■ Instructions for the task:
Restate verbatim the span of lines below between the line with "way to build" and the line with "weather. Northerly winds, becoming", including those two lines, and only that span.

■ Dataset excerpts:
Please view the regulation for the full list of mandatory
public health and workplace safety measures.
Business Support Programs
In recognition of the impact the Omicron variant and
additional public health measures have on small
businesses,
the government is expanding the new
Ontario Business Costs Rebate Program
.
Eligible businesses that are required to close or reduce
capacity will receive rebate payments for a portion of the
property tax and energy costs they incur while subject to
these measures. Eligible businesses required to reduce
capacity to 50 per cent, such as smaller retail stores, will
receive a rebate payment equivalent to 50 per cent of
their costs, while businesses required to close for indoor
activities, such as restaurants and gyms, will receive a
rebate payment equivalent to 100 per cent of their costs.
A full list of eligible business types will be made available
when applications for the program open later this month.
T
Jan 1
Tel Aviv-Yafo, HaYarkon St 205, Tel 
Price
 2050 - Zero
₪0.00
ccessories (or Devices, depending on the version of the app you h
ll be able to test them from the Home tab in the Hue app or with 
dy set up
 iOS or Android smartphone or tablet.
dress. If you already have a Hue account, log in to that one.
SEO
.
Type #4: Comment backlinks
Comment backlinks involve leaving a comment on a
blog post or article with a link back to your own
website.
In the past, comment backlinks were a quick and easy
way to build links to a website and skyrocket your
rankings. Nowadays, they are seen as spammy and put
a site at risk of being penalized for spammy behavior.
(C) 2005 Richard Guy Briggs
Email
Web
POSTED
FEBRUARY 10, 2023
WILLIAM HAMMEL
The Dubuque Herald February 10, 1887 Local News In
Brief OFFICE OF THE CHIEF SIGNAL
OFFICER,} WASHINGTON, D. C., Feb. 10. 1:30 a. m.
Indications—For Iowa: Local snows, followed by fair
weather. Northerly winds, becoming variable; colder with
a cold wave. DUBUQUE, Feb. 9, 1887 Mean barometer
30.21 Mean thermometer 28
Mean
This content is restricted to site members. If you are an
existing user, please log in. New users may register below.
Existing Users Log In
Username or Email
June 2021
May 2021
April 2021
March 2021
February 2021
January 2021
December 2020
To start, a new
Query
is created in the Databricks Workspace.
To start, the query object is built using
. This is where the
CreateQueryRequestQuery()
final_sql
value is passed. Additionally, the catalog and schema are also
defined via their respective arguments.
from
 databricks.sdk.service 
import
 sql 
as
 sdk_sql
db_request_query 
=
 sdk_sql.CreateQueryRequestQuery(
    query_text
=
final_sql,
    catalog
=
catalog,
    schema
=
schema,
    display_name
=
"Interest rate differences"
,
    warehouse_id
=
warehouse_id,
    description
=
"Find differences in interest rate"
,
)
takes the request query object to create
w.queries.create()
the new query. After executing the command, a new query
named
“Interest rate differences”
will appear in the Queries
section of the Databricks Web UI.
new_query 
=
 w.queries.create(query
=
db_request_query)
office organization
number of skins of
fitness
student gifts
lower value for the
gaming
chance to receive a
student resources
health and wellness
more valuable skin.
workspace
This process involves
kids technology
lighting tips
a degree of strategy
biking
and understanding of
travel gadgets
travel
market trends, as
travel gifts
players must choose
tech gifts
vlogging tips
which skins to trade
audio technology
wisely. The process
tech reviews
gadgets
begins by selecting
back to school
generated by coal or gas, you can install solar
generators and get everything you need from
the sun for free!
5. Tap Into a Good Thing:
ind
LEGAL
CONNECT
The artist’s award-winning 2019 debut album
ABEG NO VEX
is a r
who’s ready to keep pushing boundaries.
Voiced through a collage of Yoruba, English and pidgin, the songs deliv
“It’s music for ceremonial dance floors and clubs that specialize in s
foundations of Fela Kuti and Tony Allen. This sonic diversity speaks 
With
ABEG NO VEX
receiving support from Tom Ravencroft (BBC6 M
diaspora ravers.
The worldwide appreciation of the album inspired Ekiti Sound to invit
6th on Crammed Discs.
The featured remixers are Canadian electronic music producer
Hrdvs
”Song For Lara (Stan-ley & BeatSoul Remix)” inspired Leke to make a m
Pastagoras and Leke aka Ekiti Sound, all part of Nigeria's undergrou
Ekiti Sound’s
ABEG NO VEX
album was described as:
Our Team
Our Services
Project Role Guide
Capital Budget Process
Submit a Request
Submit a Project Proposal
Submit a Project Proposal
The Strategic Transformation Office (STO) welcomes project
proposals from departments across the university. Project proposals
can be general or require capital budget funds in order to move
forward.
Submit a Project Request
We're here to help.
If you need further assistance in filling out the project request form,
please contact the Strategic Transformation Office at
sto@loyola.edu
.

■ Solution for this exercise:
way to build links to a website and skyrocket your
rankings. Nowadays, they are seen as spammy and put
a site at risk of being penalized for spammy behavior.
(C) 2005 Richard Guy Briggs
Email
Web
POSTED
FEBRUARY 10, 2023
WILLIAM HAMMEL
The Dubuque Herald February 10, 1887 Local News In
Brief OFFICE OF THE CHIEF SIGNAL
OFFICER,} WASHINGTON, D. C., Feb. 10. 1:30 a. m.
Indications—For Iowa: Local snows, followed by fair
weather. Northerly winds, becoming variable; colder with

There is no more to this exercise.